Record set:
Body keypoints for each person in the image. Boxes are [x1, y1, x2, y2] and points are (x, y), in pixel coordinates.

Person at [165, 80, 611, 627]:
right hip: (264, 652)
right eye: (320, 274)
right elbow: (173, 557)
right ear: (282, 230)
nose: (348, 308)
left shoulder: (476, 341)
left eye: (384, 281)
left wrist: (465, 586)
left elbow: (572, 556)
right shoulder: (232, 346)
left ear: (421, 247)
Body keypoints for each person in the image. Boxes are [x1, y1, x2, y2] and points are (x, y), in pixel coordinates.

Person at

==

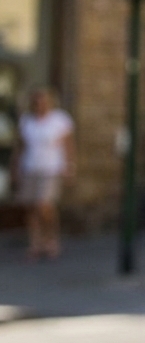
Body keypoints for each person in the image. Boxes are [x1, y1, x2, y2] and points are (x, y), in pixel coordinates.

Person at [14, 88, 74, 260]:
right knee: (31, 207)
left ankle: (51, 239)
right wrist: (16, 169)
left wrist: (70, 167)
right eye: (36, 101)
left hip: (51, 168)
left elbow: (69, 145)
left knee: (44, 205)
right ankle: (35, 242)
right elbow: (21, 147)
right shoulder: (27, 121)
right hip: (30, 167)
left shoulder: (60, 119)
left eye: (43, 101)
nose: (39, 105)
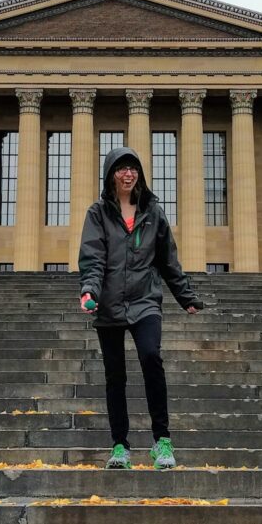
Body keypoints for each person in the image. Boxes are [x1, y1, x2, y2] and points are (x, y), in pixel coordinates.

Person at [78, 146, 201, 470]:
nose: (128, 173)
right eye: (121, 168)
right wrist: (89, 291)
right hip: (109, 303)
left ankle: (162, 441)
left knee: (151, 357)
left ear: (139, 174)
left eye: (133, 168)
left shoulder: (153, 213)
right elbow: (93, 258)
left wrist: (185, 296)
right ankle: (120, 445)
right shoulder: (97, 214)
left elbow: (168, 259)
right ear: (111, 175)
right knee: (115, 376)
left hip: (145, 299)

Exercise brief: From the records above, quote word for word only the lines beginning at the line that has "right knee: (31, 207)" and stopping after the line that has "left hip: (145, 299)". Omit the pictures.

Task solution:
right knee: (31, 207)
left ankle: (51, 239)
right wrist: (16, 169)
left wrist: (70, 167)
right eye: (36, 101)
left hip: (51, 168)
left elbow: (69, 145)
left knee: (44, 205)
right ankle: (35, 242)
right elbow: (21, 147)
right shoulder: (27, 121)
right hip: (30, 167)
left shoulder: (60, 119)
left eye: (43, 101)
nose: (39, 105)
Body keypoints for each person in the image. Boxes are [x1, y1, x2, y2] and points are (x, y), in pixel coordinates.

Person at [78, 146, 201, 470]:
nose: (128, 173)
right eye: (121, 168)
right wrist: (89, 291)
right hip: (109, 303)
left ankle: (162, 441)
left knee: (151, 357)
left ear: (139, 174)
left eye: (133, 168)
left shoulder: (153, 213)
right elbow: (93, 258)
left wrist: (185, 296)
right ankle: (120, 445)
right shoulder: (97, 214)
left elbow: (168, 259)
right ear: (111, 175)
right knee: (115, 376)
left hip: (145, 299)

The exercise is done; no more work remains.